Chrystyna Saburanna schließt die nächste rötlich-braun gestrichene Stahltür
auf, und Iwan Mamtschur weiß es plötzlich ganz genau: Hier muss es gewesen
sein.
Er betritt den Fußboden aus dicken Brettern, zwischen denen große Spalten
klaffen, und breitet beide Arme aus. „Das ist die Zelle“, sagt er noch
etwas ungläubig. „Genauso schmal war sie, ich konnte gerade die Arme
ausbreiten, und sie war kaum länger als drei Meter.“ Das Kanalisationsrohr
in der Ecke gibt es nicht mehr, und es riecht nicht mehr nach Küche,
sondern nach Staub, ansonsten ist alles so erhalten geblieben, wie es wohl
schon damals gewesen ist.
Auch das kleine vergitterte Fenster oben unter der Decke gibt es noch.
Mamtschur schafft es nicht mehr, auf den klapprigen Tisch zu steigen, um
aus dem Fenster zu gucken, deswegen bittet er seinen Begleiter, das zu tun.
Dreht man den Kopf nach links, ist tatsächlich noch die Gefängnismauer zu
sehen, aber nicht mehr die Straßenkreuzung.

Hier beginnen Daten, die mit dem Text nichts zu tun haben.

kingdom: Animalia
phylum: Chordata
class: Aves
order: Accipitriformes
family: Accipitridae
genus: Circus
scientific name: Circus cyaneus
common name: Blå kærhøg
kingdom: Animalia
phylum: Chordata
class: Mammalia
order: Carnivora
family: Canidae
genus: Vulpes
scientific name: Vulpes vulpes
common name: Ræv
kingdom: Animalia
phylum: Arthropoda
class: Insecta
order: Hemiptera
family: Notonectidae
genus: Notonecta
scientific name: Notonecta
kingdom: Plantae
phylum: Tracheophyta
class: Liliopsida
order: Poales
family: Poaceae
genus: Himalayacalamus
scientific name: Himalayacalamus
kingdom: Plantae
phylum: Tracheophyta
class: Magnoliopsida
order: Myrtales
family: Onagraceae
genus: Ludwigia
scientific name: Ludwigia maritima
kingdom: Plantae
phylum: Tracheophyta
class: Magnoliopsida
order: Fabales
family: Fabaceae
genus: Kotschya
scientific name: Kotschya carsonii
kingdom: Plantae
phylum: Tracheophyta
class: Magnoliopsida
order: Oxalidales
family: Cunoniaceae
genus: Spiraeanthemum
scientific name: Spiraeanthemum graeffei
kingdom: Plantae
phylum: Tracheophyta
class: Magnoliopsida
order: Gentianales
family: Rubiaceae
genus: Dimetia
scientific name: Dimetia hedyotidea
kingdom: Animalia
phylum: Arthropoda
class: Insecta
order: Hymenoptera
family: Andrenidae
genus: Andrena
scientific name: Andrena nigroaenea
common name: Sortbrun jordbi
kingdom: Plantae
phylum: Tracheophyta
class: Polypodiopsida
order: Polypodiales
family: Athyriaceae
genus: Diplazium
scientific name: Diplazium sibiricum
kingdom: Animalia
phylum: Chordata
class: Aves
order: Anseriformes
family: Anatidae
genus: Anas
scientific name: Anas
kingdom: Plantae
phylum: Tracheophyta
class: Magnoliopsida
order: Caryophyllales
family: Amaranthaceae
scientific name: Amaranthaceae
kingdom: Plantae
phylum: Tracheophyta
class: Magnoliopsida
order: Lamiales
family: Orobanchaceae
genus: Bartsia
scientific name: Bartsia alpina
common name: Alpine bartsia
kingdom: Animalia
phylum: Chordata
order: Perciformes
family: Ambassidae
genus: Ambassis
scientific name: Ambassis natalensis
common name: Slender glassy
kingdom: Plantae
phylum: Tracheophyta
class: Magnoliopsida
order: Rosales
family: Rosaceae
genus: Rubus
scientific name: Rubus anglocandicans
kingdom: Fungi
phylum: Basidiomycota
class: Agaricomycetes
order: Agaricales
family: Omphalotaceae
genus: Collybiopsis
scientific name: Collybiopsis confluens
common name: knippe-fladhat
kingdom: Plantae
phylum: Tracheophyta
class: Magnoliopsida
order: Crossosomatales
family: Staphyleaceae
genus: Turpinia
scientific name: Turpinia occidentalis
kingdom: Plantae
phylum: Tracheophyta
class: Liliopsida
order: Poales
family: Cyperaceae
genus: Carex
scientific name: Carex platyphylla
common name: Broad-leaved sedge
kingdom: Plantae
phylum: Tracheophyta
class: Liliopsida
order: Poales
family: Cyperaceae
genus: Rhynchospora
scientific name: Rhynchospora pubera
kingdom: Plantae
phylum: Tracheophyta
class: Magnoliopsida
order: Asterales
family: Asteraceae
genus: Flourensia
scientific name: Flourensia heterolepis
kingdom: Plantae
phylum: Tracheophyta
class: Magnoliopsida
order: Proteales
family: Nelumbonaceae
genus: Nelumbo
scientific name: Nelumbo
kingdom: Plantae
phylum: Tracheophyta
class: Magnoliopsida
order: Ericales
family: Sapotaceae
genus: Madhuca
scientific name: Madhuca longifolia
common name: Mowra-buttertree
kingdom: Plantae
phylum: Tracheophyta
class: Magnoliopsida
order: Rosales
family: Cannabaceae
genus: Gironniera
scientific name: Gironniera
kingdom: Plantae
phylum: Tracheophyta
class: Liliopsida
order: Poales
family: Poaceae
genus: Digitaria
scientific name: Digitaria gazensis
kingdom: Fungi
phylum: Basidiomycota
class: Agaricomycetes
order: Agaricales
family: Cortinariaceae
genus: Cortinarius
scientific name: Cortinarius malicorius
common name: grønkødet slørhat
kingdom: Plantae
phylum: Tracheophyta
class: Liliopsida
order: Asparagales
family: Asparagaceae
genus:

Ein großer Baum versperrt heute
die Sicht darauf.
## Die Frauen stickten
Iwan Mamtschur konnte keine persönlichen Gegenstände aus seiner
Gefängniszeit retten. Viele weibliche Häftlinge schon. Besonders beliebt
waren Stickereien, deren wichtigstes Motiv Ikonen und Gebetssprüche waren.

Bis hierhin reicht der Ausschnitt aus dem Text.